1962 Wisconsin-Minnesota was biggest Axe game ever

Reflections on the 1962 game between the Wisconsin Badgers and the Minnesota Golden Gophers.

If this Saturday’s 2019 edition of the Paul Bunyan’s Axe game between the Wisconsin Badgers and the Minnesota Golden Gophers can be compared to any game in UW-U of M history, it would be the 1962 game between the two teams. The game was for the Big Ten championship. Minnesota had just made consecutive Rose Bowls under head coach Murray Warmath, the last great coach in Minnesota history. Wisconsin was gunning for its second Rose Bowl in four seasons.

Heading into the 1962 edition of Badgers-Gophers, the two schools had made the last three Rose Bowls: Wisconsin under coach Milt Bruhn in 1959, Minnesota in 1960 and 1961. Moreover, if you look into these schools’ histories, some fascinating “crossover” details emerge. When you read this Sports Illustrated account of the 1962 game, you will note that Bruhn — a legitimately great coach at Wisconsin — played for Minnesota in the mid-1930s, when the Gophers became a national power under then-coach Bernie Bierman.

When Bierman was coaching Minnesota to prominence in the mid-1930s, Clarence Spears coached Wisconsin. This is the same Clarence Spears who coached at Minnesota in the late 1920s and guided a man you might have heard of: Bronko Nagurski, one of the greatest football players of all time. The Bierman era at Minnesota carried all the way through 1950. After three brief years of mediocrity, Warmath took over in 1954 and began another storied chapter of Minnesota history.

Bruhn began his tenure at Wisconsin in 1956. He won only one game his first season. In Year 2, he won six games. In Year 3, he went 7-1-1. In Year 4, he reached the Rose Bowl and began that glorious four-year period in which either Wisconsin or Minnesota represented the Big Ten in Pasadena. The 1962 game wasn’t just the height of a special season for Wisconsin and Minnesota, who both ended that regular season in the Associated Press Top 10; it was the last year in which Warmath and Bruhn both fielded great teams in the same season.

Warmath and Minnesota shared the Big Ten title in 1967 with Indiana and Purdue. (Indiana went to the Rose Bowl.) That was Warmath’s last hurrah. Bruhn never got back to the Granddaddy. No one could have known in 1962 that the flame would flicker and then die for Wisconsin football after the unforgettable 1963 Rose Bowl against USC.

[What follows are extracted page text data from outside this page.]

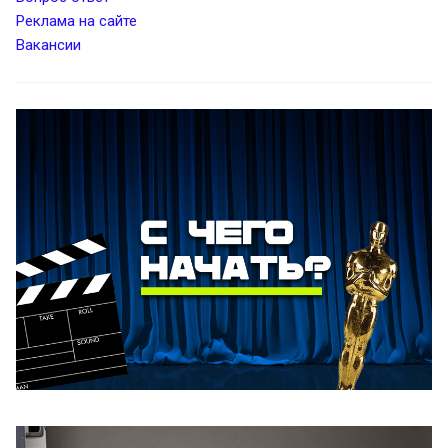
Реклама на сайте
Вакансии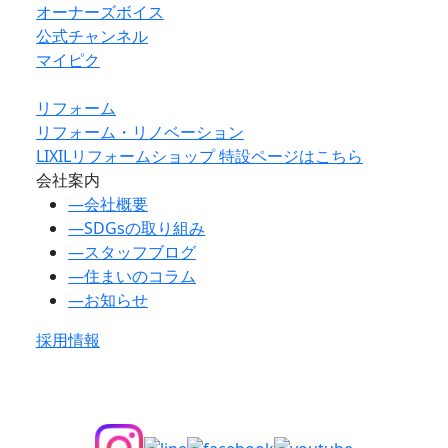
オーナーズボイス
公式チャンネル
マイピク
リフォーム
リフォーム・リノベーション
LIXILリフォームショップ 特設ページはこちら
会社案内
―
会社概要
―
SDGsの取り組み
―
スタッフブログ
―
住まいのコラム
―
お知らせ
採用情報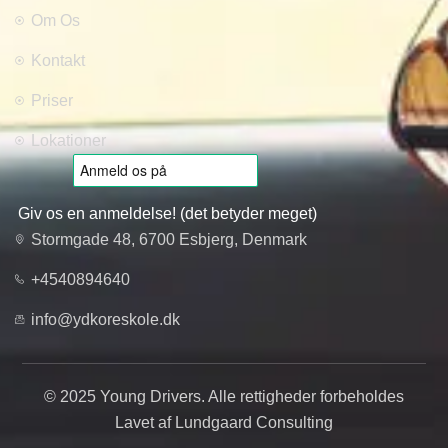
Om Os
Kontakt
Priser
Lokationer
Giv os en anmeldelse! (det betyder meget)
Stormgade 48, 6700 Esbjerg, Denmark
+4540894640
info@ydkoreskole.dk
© 2025 Young Drivers. Alle rettigheder forbeholdes
Lavet af Lundgaard Consulting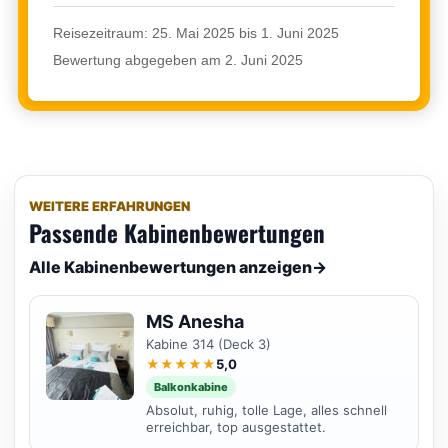
Reisezeitraum: 25. Mai 2025 bis 1. Juni 2025
Bewertung abgegeben am 2. Juni 2025
WEITERE ERFAHRUNGEN
Passende Kabinenbewertungen
Alle Kabinenbewertungen anzeigen
→
MS Anesha
Kabine 314 (Deck 3)
★★★★★
5,0
Balkonkabine
Absolut, ruhig, tolle Lage, alles schnell
erreichbar, top ausgestattet.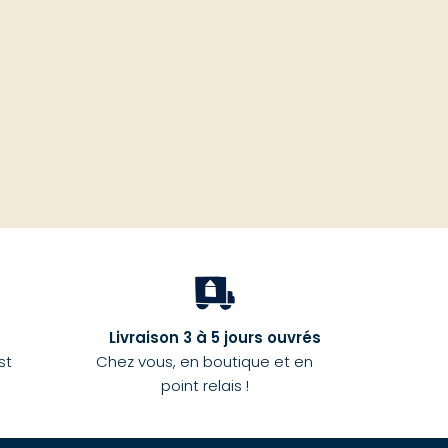
haut
Livraison 3 à 5 jours ouvrés
st
Chez vous, en boutique et en
point relais !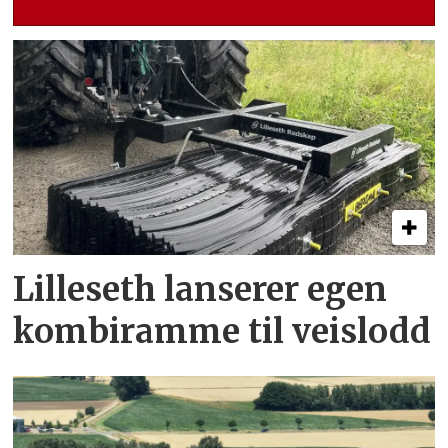
Lilleseth lanserer egen
kombi­ramme til veislodd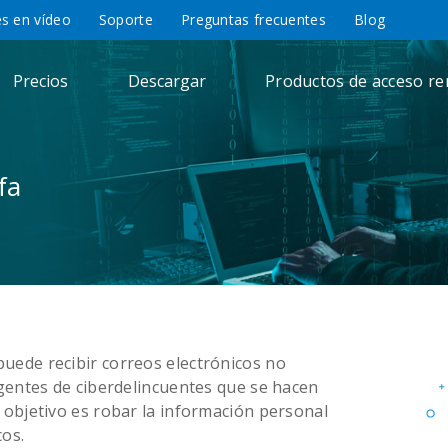
es en vídeo
Soporte
Preguntas frecuentes
Blog
Precios
Descargar
Productos de acceso r
fa
uede recibir correos electrónicos no
rgentes de ciberdelincuentes que se hacen
 objetivo es robar la información personal
cos.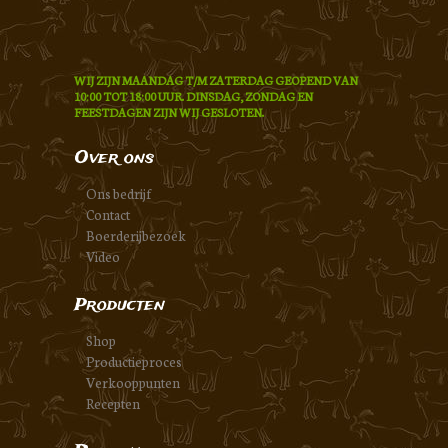
WIJ ZIJN MAANDAG T/M ZATERDAG GEOPEND VAN
10:00 TOT 18:00 UUR. DINSDAG, ZONDAG EN
FEESTDAGEN ZIJN WIJ GESLOTEN.
Over ons
Ons bedrijf
Contact
Boerderijbezoek
Video
Producten
Shop
Productieproces
Verkooppunten
Recepten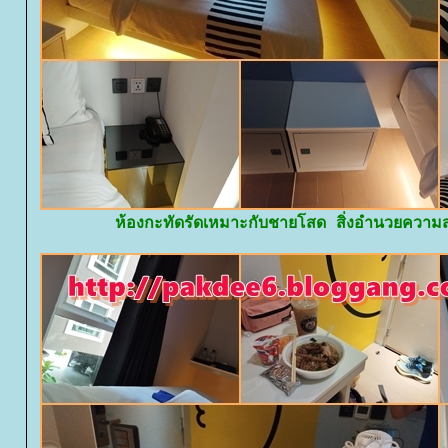
ห้องกะทัดรัดเหมาะกับชายโสด สิ่งอำนวยความ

Wisconsin won that 1962 game, 14-9, on a late 80-yard touchdown drive marked by a roughing-the-passer call which kept alive the Badgers’ march and wiped out a Minnesota interception. Minnesota fumed about the call, but the Golden Gophers failed to observe a longstanding principle about sports: Always be significantly better than your opponent, to the extent that one call can’t ruin your day. Minnesota failed to put away Wisconsin at earlier points in the game; it paid a price for its inefficiency against Ron Vander Kelen, Pat Richter, and the other great players on the 1962 Wisconsin team.

As the scene shifts to Saturday and the new “mountaintop” moment in the history of Wisconsin-Minnesota football, the Badgers and Gophers need to heed that advice: Be up by nine points, not two, so that if a bad call happens in the final minutes of the fourth quarter, it will have relevance only in relationship to Las Vegas… and not Pasadena.